Unfortunately Nyuu also happens to be Lucy.
This show is like Chobits, but created by someone whose children were being chained to a wall and beaten with sticks. Superficially it slots into all the pigeonholes. Cute pink-haired girl with amnesia and no particular attachment to her clothes? Check. Hapless boy who finds himself living with her? Check. A female childhood friend of said boy, with a crush on him? Check. Clean-lined character designs that make the cute characters even cuter, like a million anime before and since? Wow, you guessed! There are further specific similarities with Chobits. Like Chi, Nyuu is a complete innocent with horns and a one-word vocabulary. (Chi's horns were input-output computer sockets, but Nyuu's horns are just horns.) Neither can dress themselves, which causes embarrassment for their respective male guardians. Both have hidden powers.
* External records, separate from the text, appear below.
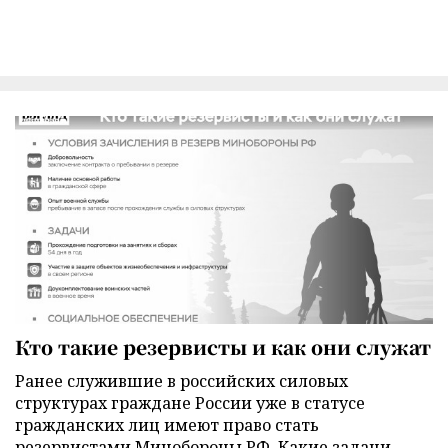
Кто такие резервисты и как они служат
Ранее служившие в российских силовых
структурах граждане России уже в статусе
гражданских лиц имеют право стать
резервистами Минобороны РФ. Какие задачи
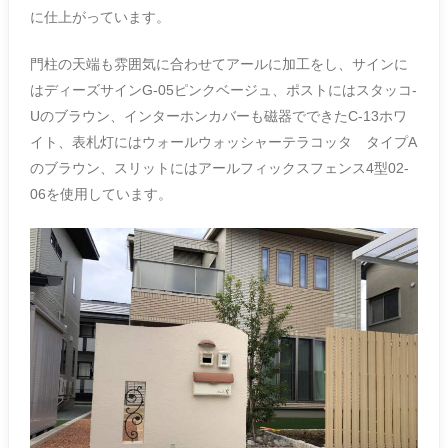
に仕上がっています。
門柱の天端も雰囲気に合わせてアールに加工をし、サインに
はディーズサインG-05ピンクベージュ、ポストにはスタッコ-
Uのブラウン、インターホンカバーも磁器でできたC-13ホワ
イト、表札灯にはウォールウォッシャーテラコッタ タイプA
のブラウン、スリットにはアールフィックスフェンス4型02-
06を使用しています。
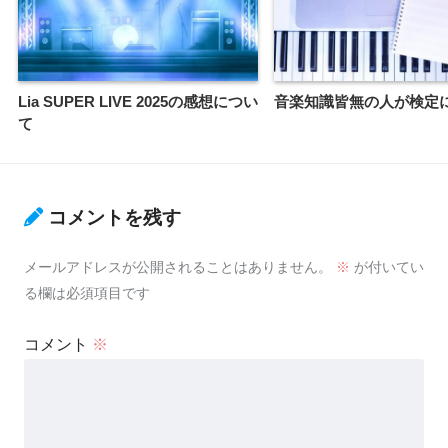
Lia SUPER LIVE 2025の感想につい
音楽知識皆無の人が検定
て
コメントを残す
メールアドレスが公開されることはありません。
※
が付いてい
る欄は必須項目です
コメント
※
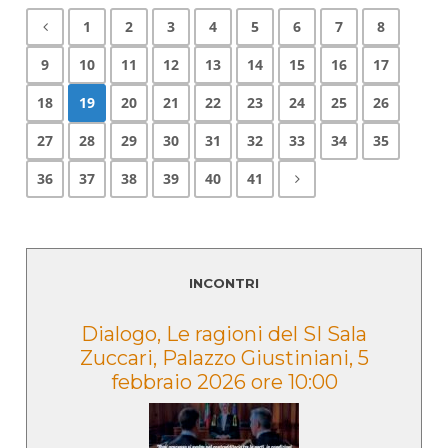
1
2
3
4
5
6
7
8
9
10
11
12
13
14
15
16
17
18
19
20
21
22
23
24
25
26
27
28
29
30
31
32
33
34
35
36
37
38
39
40
41
INCONTRI
e
Dialogo, Le ragioni del SI Sala
Zuccari, Palazzo Giustiniani, 5
febbraio 2026 ore 10:00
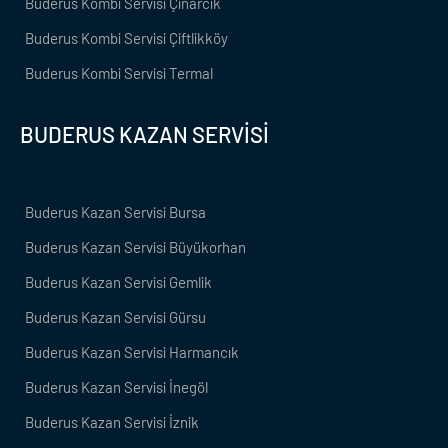
Buderus Kombi Servisi Çınarcık
Buderus Kombi Servisi Çiftlikköy
Buderus Kombi Servisi Termal
BUDERUS KAZAN SERVİSİ
Buderus Kazan Servisi Bursa
Buderus Kazan Servisi Büyükorhan
Buderus Kazan Servisi Gemlik
Buderus Kazan Servisi Gürsu
Buderus Kazan Servisi Harmancık
Buderus Kazan Servisi İnegöl
Buderus Kazan Servisi İznik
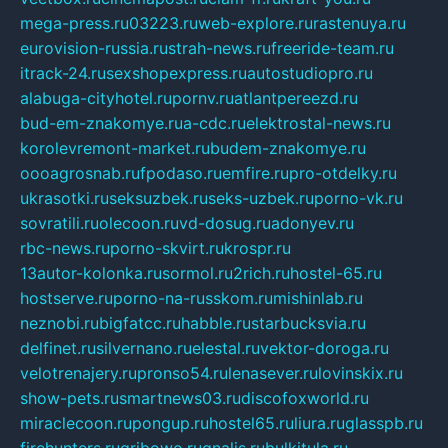
mega-press.ru
03223.ru
web-explore.ru
rastenuya.ru
eurovision-russia.ru
strah-news.ru
freeride-team.ru
itrack-24.ru
sexshopexpress.ru
autostudiopro.ru
alabuga-cityhotel.ru
pornv.ru
atlantpereezd.ru
bud-em-znakomye.ru
a-cdc.ru
elektrostal-news.ru
korolevremont-market.ru
budem-znakomye.ru
oooagrosnab.ru
fpodaso.ru
emfire.ru
pro-otdelky.ru
ukrasotki.ru
seksuzbek.ru
seks-uzbek.ru
porno-vk.ru
sovratili.ru
olecoon.ru
vd-dosug.ru
adonyev.ru
rbc-news.ru
porno-skvirt.ru
krospr.ru
13autor-kolonka.ru
sormol.ru
2rich.ru
hostel-65.ru
hostserve.ru
porno-na-russkom.ru
mishinlab.ru
neznobi.ru
bigfatcc.ru
habble.ru
starbucksvia.ru
delfinet.ru
silvernano.ru
elestal.ru
vektor-doroga.ru
velotrenajery.ru
pronso54.ru
lenasever.ru
lovinskix.ru
show-pets.ru
smartnews03.ru
discofoxworld.ru
miraclecoon.ru
pongup.ru
hostel65.ru
liura.ru
glasspb.ru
The difference is that Chi's powers involved mystical computer control. Nyuu's powers involve telekinetic decapitation, dismembering people's living torsos or just torturing them to death for kicks. The first time we see her, she's buck naked from the neck down and shredding a research facility's security forces in a splashy shower of heads, limbs and internal organs. She's also no respecter of non-combatants... I won't go into details regarding that unfortunate secretary.
However it's not simply the violence, but the whole attitude behind it. This is a show where innocents will be exploited, raped and/or die gurgling in their own blood. The fluffy stuff is there deliberately, for contrast. You've got tame-but-heartwarming relationship comedy with a little sexual misunderstanding. You care for the characters. You understand Yuka's feelings for Kouta. You want everything to end happily... but you also know that this sweet slice of escapism has been cut-and-pasted into something as near to a video nasty as this sheltered genre may ever get. It's brutal. Some day, somewhere, someone will probably go further than Elfen Lied, but I'm not holding my breath.
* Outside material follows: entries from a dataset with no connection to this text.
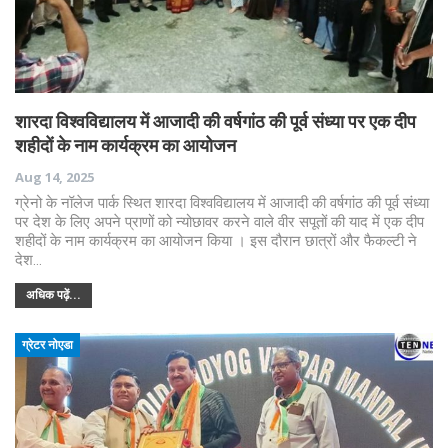
शारदा विश्वविद्यालय में आजादी की वर्षगांठ की पूर्व संध्या पर एक दीप
शहीदों के नाम कार्यक्रम का आयोजन
Aug 14, 2025
ग्रेनो के नॉलेज पार्क स्थित शारदा विश्वविद्यालय में आजादी की वर्षगांठ की पूर्व संध्या
पर देश के लिए अपने प्राणों को न्योछावर करने वाले वीर सपूतों की याद में एक दीप
शहीदों के नाम कार्यक्रम का आयोजन किया । इस दौरान छात्रों और फैकल्टी ने
देश…
अधिक पढ़ें...
ग्रेटर नोएडा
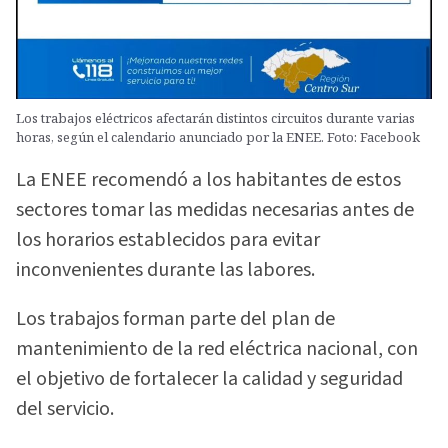
Los trabajos eléctricos afectarán distintos circuitos durante varias
horas, según el calendario anunciado por la ENEE. Foto: Facebook
La ENEE recomendó a los habitantes de estos
sectores tomar las medidas necesarias antes de
los horarios establecidos para evitar
inconvenientes durante las labores.
Los trabajos forman parte del plan de
mantenimiento de la red eléctrica nacional, con
el objetivo de fortalecer la calidad y seguridad
del servicio.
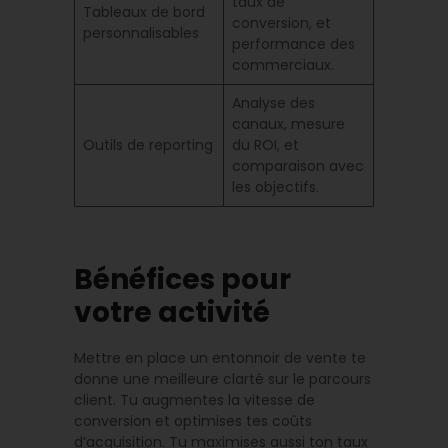
taux de
Tableaux de bord
conversion, et
personnalisables
performance des
commerciaux.
Analyse des
canaux, mesure
Outils de reporting
du ROI, et
comparaison avec
les objectifs.
Bénéfices pour
votre activité
Mettre en place un entonnoir de vente te
donne une meilleure clarté sur le parcours
client. Tu augmentes la vitesse de
conversion et optimises tes coûts
d’acquisition. Tu maximises aussi ton taux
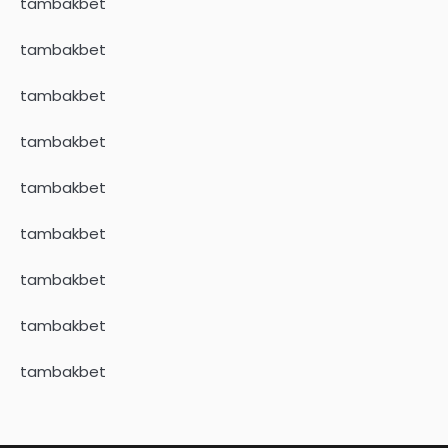
tambakbet
tambakbet
tambakbet
tambakbet
tambakbet
tambakbet
tambakbet
tambakbet
tambakbet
This may sound like a cock-eyed combination, but in fact it's almost impossible to stop watching. Either half of the show could have carried a series on its own, but it's their juxtaposition that gives Elfen Lied its punch. Unrelenting splatterfests can often get boring - but that's never a problem here, not with a little girl and her puppy wandering around.
As the finale looms, you'll be convinced that Elfen Lied is building towards an apocalypse. It is, but it also isn't. Yes, the final body count is up there with a small military invasion. No, you certainly can't expect all the cast to survive. However in its own bloodsoaked way it's surprisingly optimistic, if you can overlook small details like gratuitous murder and the possible doom of mankind.
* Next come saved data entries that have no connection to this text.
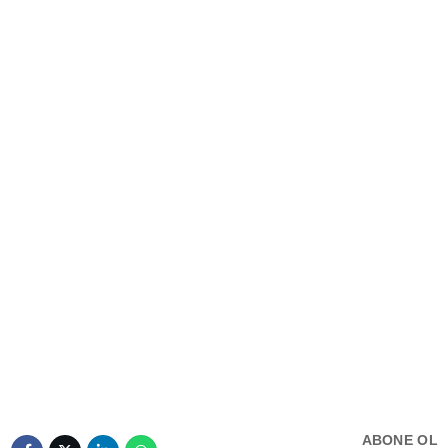
HAVA DURUMU
Facebook
NÖBETÇI ECZANELER
NAMAZ VAKITLERI
Instagram
Youtube
TikTok
Pinterest
ABONE OL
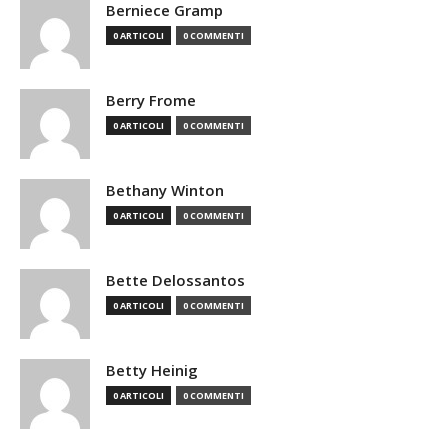
Berniece Gramp
0 ARTICOLI
0 COMMENTI
Berry Frome
0 ARTICOLI
0 COMMENTI
Bethany Winton
0 ARTICOLI
0 COMMENTI
Bette Delossantos
0 ARTICOLI
0 COMMENTI
Betty Heinig
0 ARTICOLI
0 COMMENTI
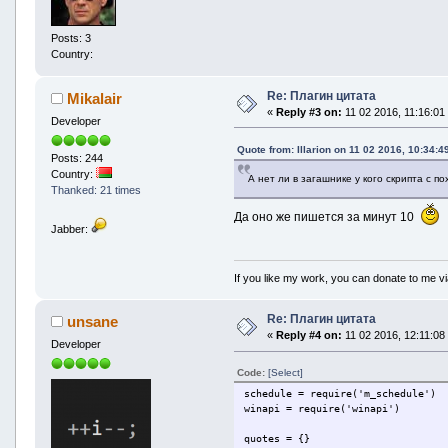
Posts: 3
Country:
Re: Плагин цитата
Mikalair
«
Reply #3 on:
11 02 2016, 11:16:01
Developer
Quote from: Illarion on 11 02 2016, 10:34:4
Posts: 244
Country:
А нет ли в загашнике у кого скрипта с 
Thanked: 21 times
Да оно же пишется за минут 10
Jabber:
If you like my work, you can donate to me vi
Re: Плагин цитата
unsane
«
Reply #4 on:
11 02 2016, 12:11:08
Developer
Code:
[Select]
schedule = require('m_schedule')
winapi = require('winapi')
quotes = {}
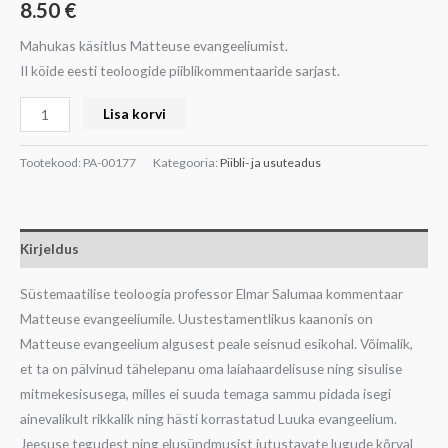
8.50
€
Mahukas käsitlus Matteuse evangeeliumist.
II köide eesti teoloogide piiblikommentaaride sarjast.
Lisa korvi
Tootekood:
PA-00177
Kategooria:
Piibli- ja usuteadus
Kirjeldus
Süstemaatilise teoloogia professor Elmar Salumaa kommentaar
Matteuse evangeeliumile. Uustestamentlikus kaanonis on
Matteuse evangeelium algusest peale seisnud esikohal. Võimalik,
et ta on pälvinud tähelepanu oma laiahaardelisuse ning sisulise
mitmekesisusega, milles ei suuda temaga sammu pidada isegi
ainevalikult rikkalik ning hästi korrastatud Luuka evangeelium.
Jeesuse tegudest ning elusündmusist jutustavate lugude kõrval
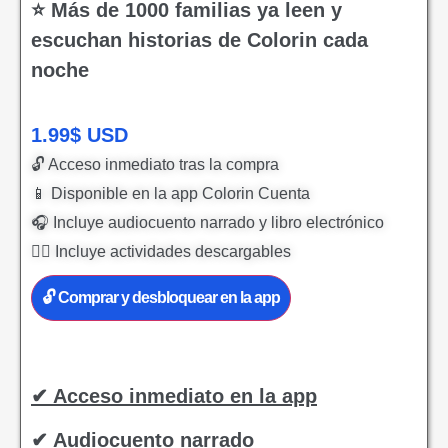
⭐ Más de 1000 familias ya leen y
escuchan historias de Colorin cada
noche
1.99
$
USD
🔓 Acceso inmediato tras la compra
📱 Disponible en la app Colorin Cuenta
🎧 Incluye audiocuento narrado y libro electrónico
✍🏻 Incluye actividades descargables
🔓 Comprar y desbloquear en la app
✔ Acceso inmediato en la app
✔ Audiocuento narrado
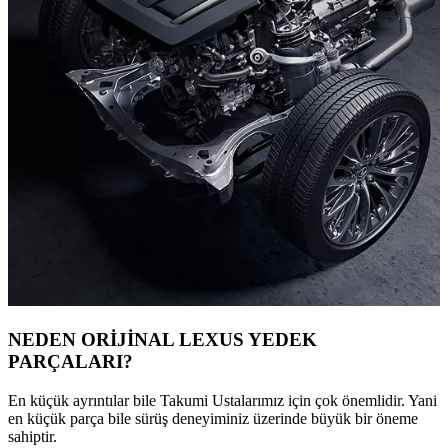
NEDEN ORİJİNAL LEXUS YEDEK
PARÇALARI?
En küçük ayrıntılar bile Takumi Ustalarımız için çok önemlidir. Yani
en küçük parça bile sürüş deneyiminiz üzerinde büyük bir öneme
sahiptir.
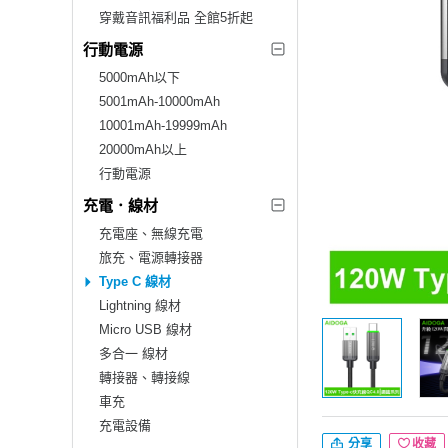
穿戴音訊福利品 全館5折起
行動電源
5000mAh以下
5001mAh-10000mAh
10001mAh-19999mAh
20000mAh以上
行動電源
充電．線材
充電座、無線充電
旅充、電源轉接器
Type C 線材
Lightning 線材
Micro USB 線材
多合一 線材
轉接器、轉接線
車充
充電設備
分享
收藏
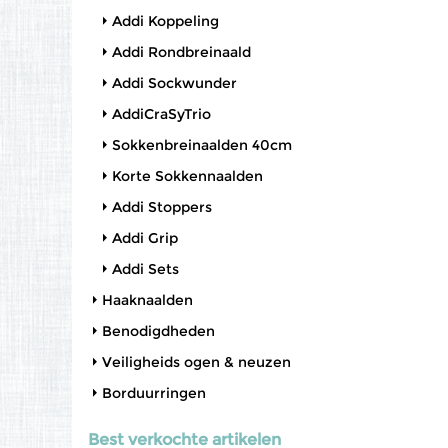
Addi Koppeling
Addi Rondbreinaald
Addi Sockwunder
AddiCraSyTrio
Sokkenbreinaalden 40cm
Korte Sokkennaalden
Addi Stoppers
Addi Grip
Addi Sets
Haaknaalden
Benodigdheden
Veiligheids ogen & neuzen
Borduurringen
Best verkochte artikelen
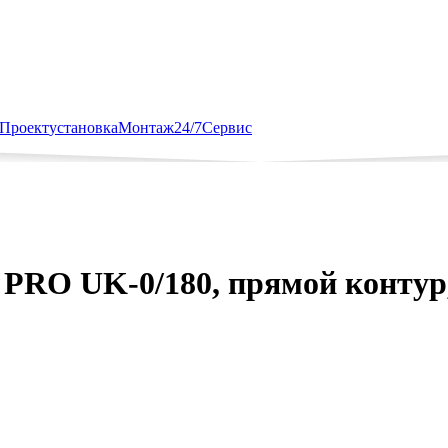
Проект
установка
Монтаж
24/7
Сервис
RO UK-0/180, прямой контур, 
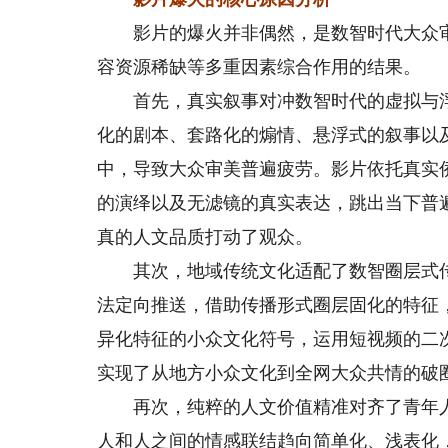
影片的爆火并非偶然，是数智时代大众审
容资源稀缺等多重因素综合作用的结果。
首先，真实叙事对冲数智时代的虚拟与浮
化的剧本、套路化的煽情、悬浮式的叙事以
中，导致大众审美普遍疲劳。影片依托真实
的演绎以及无滤镜的真实表达，跳出当下普
真的人文品质打动了观众。
其次，地域传统文化适配了数智圈层式传
法定向推送，借助传播形式圈层固化的特征
异化特征的小众文化符号，运用短视频的二
实现了从地方小众文化到全网大众共情的破
再次，纯粹的人文价值精准对齐了青年人
人和人之间的情感联结趋向简单化、浅表化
The simplistic character designs are appropriate for the nice guys, but a bit crap for the gritty bastards. However in other respects the animation is impressive and doesn't hold back where it counts. There's nudity and violence a-plenty, with razor-sharp nipples and buckets of blood. (Often both simultaneously.) The painted backgrounds can be downright beautiful and there are often lots of lovely touches in the animation, for instance with showers of falling petals. There's underage nudity too... and I'm not talking about fourteen. I'm talking about eight.
They could perhaps have trimmed one or two of the flashback montages. The backstory of this show is all-important and takes several episodes to work through properly, which does detract slightly from the present urgency. My only real grumble is that the ending leaves enough unresolved as to feel almost sequel-hunting... yeah, good luck, guys. Dream on. The reason for this is that Okamoto Rin's original manga wasn't completed until 2005 and the anime only adapts the first 60 of its 107 chapters. Nevertheless even as it stands the anime's ending feels satisfying and sufficiently complete that most fans are happy for the remaining chapters to remain un-animated.
There's an OVA episode currently only available on Japanese R2 DVD. It was released on the last disc but takes place during an earlier episode, so has been variously called Episode 14 or Episode 10.5. Scarily it's a more light-hearted instalment in the series with a cute ending, despite the fact that in it a child gets shot in the head. However it also answers one puzzling question from earlier in the series, so I personally regard it as a must-watch.
Elfen Lied is one hell of a show. It's shocking, sad and sometimes even funny! The character designs are inappropriately cute, but deliberately so. It's also less traumatic than you'd think. I react badly to depressing stories but I enjoyed the hell out of this. Arguably it relies too much on shock value to be truly great, but for me to be making that criticism is in itself a compliment. This series certainly won't be for everyone, but for the right audience I couldn't recommend it more highly.